LBNL Report Number
Chemical release disasters have serious consequences, disrupting ecosystems, society, and causing significant loss of life. Mitigating the destructive impacts relies on identification and mapping, monitoring, and trajectory forecasting. Improvements in sensor capabilities are enabling airborne and space-based remote sensing to support response activities. Key applications are improving transport models in complex terrain and improved disaster response.

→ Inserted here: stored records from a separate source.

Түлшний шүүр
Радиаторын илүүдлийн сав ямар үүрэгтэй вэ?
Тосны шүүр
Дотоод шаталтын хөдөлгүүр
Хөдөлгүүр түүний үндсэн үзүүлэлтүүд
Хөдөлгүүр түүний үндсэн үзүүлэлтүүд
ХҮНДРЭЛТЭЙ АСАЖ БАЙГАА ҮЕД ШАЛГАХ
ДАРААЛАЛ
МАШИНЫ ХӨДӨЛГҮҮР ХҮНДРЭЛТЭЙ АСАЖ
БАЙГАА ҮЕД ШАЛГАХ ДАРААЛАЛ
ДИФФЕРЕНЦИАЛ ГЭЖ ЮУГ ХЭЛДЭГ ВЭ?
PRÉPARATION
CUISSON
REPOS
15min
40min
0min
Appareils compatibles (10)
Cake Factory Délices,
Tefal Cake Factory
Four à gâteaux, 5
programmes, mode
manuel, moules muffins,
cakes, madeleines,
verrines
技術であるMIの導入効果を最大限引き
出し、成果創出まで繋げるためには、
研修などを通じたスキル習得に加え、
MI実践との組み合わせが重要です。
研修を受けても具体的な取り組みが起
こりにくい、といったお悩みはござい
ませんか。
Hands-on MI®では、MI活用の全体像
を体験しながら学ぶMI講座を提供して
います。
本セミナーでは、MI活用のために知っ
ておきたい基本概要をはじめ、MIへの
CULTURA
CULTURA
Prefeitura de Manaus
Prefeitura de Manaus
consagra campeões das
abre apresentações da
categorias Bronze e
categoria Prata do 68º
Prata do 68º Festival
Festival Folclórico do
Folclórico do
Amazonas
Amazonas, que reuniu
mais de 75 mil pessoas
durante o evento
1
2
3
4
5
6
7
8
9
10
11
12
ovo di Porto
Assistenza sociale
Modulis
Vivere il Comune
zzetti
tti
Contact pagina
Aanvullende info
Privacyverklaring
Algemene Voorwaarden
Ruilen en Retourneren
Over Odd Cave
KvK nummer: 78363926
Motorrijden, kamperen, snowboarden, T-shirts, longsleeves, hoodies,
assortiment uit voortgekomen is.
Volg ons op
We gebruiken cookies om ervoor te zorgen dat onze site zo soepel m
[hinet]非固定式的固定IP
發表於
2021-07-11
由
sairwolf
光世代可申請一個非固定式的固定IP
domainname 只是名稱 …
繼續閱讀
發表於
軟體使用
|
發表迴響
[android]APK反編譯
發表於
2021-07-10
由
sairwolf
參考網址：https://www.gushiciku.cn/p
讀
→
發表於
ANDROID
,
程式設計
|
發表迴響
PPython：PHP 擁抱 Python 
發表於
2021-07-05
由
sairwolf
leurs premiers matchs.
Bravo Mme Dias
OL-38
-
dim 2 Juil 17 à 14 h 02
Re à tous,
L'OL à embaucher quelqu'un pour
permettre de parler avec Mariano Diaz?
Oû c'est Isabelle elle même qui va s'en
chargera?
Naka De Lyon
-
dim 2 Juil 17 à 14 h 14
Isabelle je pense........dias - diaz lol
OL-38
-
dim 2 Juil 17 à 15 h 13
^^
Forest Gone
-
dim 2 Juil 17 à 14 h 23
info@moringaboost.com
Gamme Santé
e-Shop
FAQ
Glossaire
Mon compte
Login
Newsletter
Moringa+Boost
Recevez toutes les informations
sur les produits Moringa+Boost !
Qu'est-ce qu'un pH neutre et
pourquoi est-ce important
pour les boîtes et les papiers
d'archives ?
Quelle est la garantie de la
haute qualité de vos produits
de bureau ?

Understanding urban atmospheric transport in the Los Angeles Basin, where topographic influences on transport patterns are significant, was improved by leveraging the Aliso Canyon leak as an atmospheric tracer. Plume characterization data was collected by the AutoMObile trace Gas (AMOG) Surveyor, a commuter car modified for science. Mobile surface in situ CH4 and winds were measured by AMOG Surveyor under Santa Ana conditions to estimate an emission rate of 365±30% Gg yr-1. Vertical profiles were collected by AMOG Surveyor by leveraging local topography for vertical profiling to identify the planetary boundary layer at ~700 m. Topography significantly constrained plume dispersion by up to a factor of two. The observed plume trajectory was used to validate satellite aerosol optical depth-inferred atmospheric transport, which suggested the plume first was driven offshore, but then veered back towards land. Numerical long-range transport model predictions confirm this interpretation. This study demonstrated a novel application of satellite aerosol remote sensing for disaster response.